[Adam] Ferguson’s Law: Debt, Defence & Finance | Concepts
Adam Ferguson's Rule (or Ferguson's Law), posits that a great power ceases to be great when it spends more on interest payments for its public debt than on its national defense. It warns that mounting debt service diverts resources from defense, making the state vulnerable to collapse.
"States have endeavoured, in some instances, by pawning their credit, instead of employing their capital, to disguise the hazards they ran. They have found, in the loans they raised, a casual resource, which encouraged their enterprises. They have seemed, by their manner of erecting transferable funds, to leave the capital for purposes of trade, in the hands of the subject, while it is actually expended by the government. They have, by these means, proceeded to the execution of great national projects, without suspending private industry, and have left future ages to answer, in part, for debts contracted with a view to future emolument.
So far the expedient is plausible, and appears to be just. The growing burden too, is thus gradually laid; and if a nation be to sink in some future age, every minister hopes it may still keep afloat in his own. But the measure, for this very reason, is, with all its advantages, extremely dangerous, in the hands of a precipitant and ambitious administration, regarding only the present occasion, and imagining a state to be inexhaustible, while a capital can be borrowed, and the interest be paid.

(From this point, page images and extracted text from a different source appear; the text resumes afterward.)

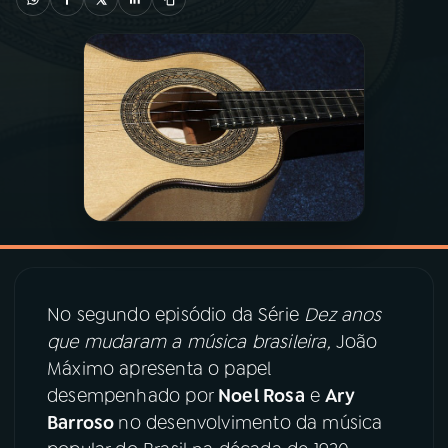
03
PROGRAMAÇÃO
04
PROGRAMAS
05
PODCASTS
06
VIDEOCASTS
No segundo episódio da Série
Dez anos
07
ÚLTIMAS
que mudaram a música brasileira,
João
Máximo apresenta o papel
08
PRÊMIO RÁDIO MEC
desempenhado por
Noel Rosa
e
Ary
Barroso
no desenvolvimento da música
ACOMPANHE A RÁDIO MEC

… an expense, whether sustained at home or abroad, whether a waste of the present, or an anticipation of future, revenue, if it bring no proper return, is to be reckoned among the causes of national ruin."
—Adam Ferguson, An Essay on the History of Civil Society (1767), Part V, Section V.
For most of recorded history, the nexus between military and financial capacity has determined the power of states.
- Sun Tzu considered warfare to be of “vital importance to the State, a matter of life and death, a road (Dao) to safety or to ruin.”
- Heraclitus famously called war “the father of all things.”3 Cicero’s Fifth Philippic declared “the sinews of war” to be “unlimited money.” If “the life of man upon the earth is a warfare,” as Job ruefully observed of the human condition, then the money needed to wage it is indispensable.